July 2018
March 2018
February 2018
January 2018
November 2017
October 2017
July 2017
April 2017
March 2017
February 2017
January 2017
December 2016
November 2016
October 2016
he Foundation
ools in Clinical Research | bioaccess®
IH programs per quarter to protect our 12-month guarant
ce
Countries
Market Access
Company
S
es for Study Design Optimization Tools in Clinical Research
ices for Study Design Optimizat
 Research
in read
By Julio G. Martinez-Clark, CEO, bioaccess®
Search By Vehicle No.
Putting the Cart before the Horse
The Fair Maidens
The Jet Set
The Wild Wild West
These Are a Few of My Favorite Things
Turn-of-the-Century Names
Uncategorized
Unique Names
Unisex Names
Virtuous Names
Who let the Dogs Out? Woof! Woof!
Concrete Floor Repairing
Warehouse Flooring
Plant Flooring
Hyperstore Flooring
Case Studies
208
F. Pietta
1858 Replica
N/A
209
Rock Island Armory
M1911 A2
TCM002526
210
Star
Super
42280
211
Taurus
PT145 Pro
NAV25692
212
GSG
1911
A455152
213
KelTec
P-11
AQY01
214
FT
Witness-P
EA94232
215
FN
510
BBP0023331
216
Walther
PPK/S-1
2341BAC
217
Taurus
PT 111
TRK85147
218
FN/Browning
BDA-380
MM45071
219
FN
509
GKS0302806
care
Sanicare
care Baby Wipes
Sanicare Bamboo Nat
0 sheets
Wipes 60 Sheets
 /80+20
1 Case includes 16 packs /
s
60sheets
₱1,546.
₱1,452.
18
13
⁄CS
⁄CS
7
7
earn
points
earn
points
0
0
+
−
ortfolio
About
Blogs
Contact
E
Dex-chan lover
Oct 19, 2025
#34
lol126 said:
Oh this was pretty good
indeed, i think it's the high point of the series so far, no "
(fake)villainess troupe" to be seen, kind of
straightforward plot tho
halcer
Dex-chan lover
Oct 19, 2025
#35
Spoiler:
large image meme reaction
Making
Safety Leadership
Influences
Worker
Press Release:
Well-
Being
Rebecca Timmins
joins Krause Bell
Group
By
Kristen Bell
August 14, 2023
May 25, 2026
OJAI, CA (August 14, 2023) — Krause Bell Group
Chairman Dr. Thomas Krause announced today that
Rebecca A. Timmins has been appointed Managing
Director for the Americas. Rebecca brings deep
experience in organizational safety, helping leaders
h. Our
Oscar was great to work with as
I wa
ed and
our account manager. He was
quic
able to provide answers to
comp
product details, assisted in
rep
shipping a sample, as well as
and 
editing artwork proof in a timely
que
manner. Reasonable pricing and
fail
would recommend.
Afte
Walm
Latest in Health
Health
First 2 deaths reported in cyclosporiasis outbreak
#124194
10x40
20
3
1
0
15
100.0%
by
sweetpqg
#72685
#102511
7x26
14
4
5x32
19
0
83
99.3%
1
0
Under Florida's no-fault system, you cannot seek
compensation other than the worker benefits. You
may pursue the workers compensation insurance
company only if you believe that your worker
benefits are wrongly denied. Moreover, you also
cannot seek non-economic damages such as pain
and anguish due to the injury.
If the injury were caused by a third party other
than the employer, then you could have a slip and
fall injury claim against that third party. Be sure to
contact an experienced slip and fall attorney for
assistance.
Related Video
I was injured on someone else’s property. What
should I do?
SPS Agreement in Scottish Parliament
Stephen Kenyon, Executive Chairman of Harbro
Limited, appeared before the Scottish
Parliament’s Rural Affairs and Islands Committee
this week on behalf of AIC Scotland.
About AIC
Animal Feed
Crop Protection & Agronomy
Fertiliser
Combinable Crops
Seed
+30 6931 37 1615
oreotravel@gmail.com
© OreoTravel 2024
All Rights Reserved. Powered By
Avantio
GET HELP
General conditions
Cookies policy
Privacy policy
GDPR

The task →
Turn the whole listing above into a numbered list, leaving out any blank lines.

The completed task →
1. July 2018
2. March 2018
3. February 2018
4. January 2018
5. November 2017
6. October 2017
7. July 2017
8. April 2017
9. March 2017
10. February 2017
11. January 2017
12. December 2016
13. November 2016
14. October 2016
15. he Foundation
16. ools in Clinical Research | bioaccess®
17. IH programs per quarter to protect our 12-month guarant
18. ce
19. Countries
20. Market Access
21. Company
22. S
23. es for Study Design Optimization Tools in Clinical Research
24. ices for Study Design Optimizat
25.  Research
26. in read
27. By Julio G. Martinez-Clark, CEO, bioaccess®
28. Search By Vehicle No.
29. Putting the Cart before the Horse
30. The Fair Maidens
31. The Jet Set
32. The Wild Wild West
33. These Are a Few of My Favorite Things
34. Turn-of-the-Century Names
35. Uncategorized
36. Unique Names
37. Unisex Names
38. Virtuous Names
39. Who let the Dogs Out? Woof! Woof!
40. Concrete Floor Repairing
41. Warehouse Flooring
42. Plant Flooring
43. Hyperstore Flooring
44. Case Studies
45. 208
46. F. Pietta
47. 1858 Replica
48. N/A
49. 209
50. Rock Island Armory
51. M1911 A2
52. TCM002526
53. 210
54. Star
55. Super
56. 42280
57. 211
58. Taurus
59. PT145 Pro
60. NAV25692
61. 212
62. GSG
63. 1911
64. A455152
65. 213
66. KelTec
67. P-11
68. AQY01
69. 214
70. FT
71. Witness-P
72. EA94232
73. 215
74. FN
75. 510
76. BBP0023331
77. 216
78. Walther
79. PPK/S-1
80. 2341BAC
81. 217
82. Taurus
83. PT 111
84. TRK85147
85. 218
86. FN/Browning
87. BDA-380
88. MM45071
89. 219
90. FN
91. 509
92. GKS0302806
93. care
94. Sanicare
95. care Baby Wipes
96. Sanicare Bamboo Nat
97. 0 sheets
98. Wipes 60 Sheets
99.  /80+20
100. 1 Case includes 16 packs /
101. s
102. 60sheets
103. ₱1,546.
104. ₱1,452.
105. 18
106. 13
107. ⁄CS
108. ⁄CS
109. 7
110. 7
111. earn
112. points
113. earn
114. points
115. 0
116. 0
117. +
118. −
119. ortfolio
120. About
121. Blogs
122. Contact
123. E
124. Dex-chan lover
125. Oct 19, 2025
126. #34
127. lol126 said:
128. Oh this was pretty good
129. indeed, i think it's the high point of the series so far, no "
130. (fake)villainess troupe" to be seen, kind of
131. straightforward plot tho
132. halcer
133. Dex-chan lover
134. Oct 19, 2025
135. #35
136. Spoiler:
137. large image meme reaction
138. Making
139. Safety Leadership
140. Influences
141. Worker
142. Press Release:
143. Well-
144. Being
145. Rebecca Timmins
146. joins Krause Bell
147. Group
148. By
149. Kristen Bell
150. August 14, 2023
151. May 25, 2026
152. OJAI, CA (August 14, 2023) — Krause Bell Group
153. Chairman Dr. Thomas Krause announced today that
154. Rebecca A. Timmins has been appointed Managing
155. Director for the Americas. Rebecca brings deep
156. experience in organizational safety, helping leaders
157. h. Our
158. Oscar was great to work with as
159. I wa
160. ed and
161. our account manager. He was
162. quic
163. able to provide answers to
164. comp
165. product details, assisted in
166. rep
167. shipping a sample, as well as
168. and 
169. editing artwork proof in a timely
170. que
171. manner. Reasonable pricing and
172. fail
173. would recommend.
174. Afte
175. Walm
176. Latest in Health
177. Health
178. First 2 deaths reported in cyclosporiasis outbreak
179. #124194
180. 10x40
181. 20
182. 3
183. 1
184. 0
185. 15
186. 100.0%
187. by
188. sweetpqg
189. #72685
190. #102511
191. 7x26
192. 14
193. 4
194. 5x32
195. 19
196. 0
197. 83
198. 99.3%
199. 1
200. 0
201. Under Florida's no-fault system, you cannot seek
202. compensation other than the worker benefits. You
203. may pursue the workers compensation insurance
204. company only if you believe that your worker
205. benefits are wrongly denied. Moreover, you also
206. cannot seek non-economic damages such as pain
207. and anguish due to the injury.
208. If the injury were caused by a third party other
209. than the employer, then you could have a slip and
210. fall injury claim against that third party. Be sure to
211. contact an experienced slip and fall attorney for
212. assistance.
213. Related Video
214. I was injured on someone else’s property. What
215. should I do?
216. SPS Agreement in Scottish Parliament
217. Stephen Kenyon, Executive Chairman of Harbro
218. Limited, appeared before the Scottish
219. Parliament’s Rural Affairs and Islands Committee
220. this week on behalf of AIC Scotland.
221. About AIC
222. Animal Feed
223. Crop Protection & Agronomy
224. Fertiliser
225. Combinable Crops
226. Seed
227. +30 6931 37 1615
228. oreotravel@gmail.com
229. © OreoTravel 2024
230. All Rights Reserved. Powered By
231. Avantio
232. GET HELP
233. General conditions
234. Cookies policy
235. Privacy policy
236. GDPR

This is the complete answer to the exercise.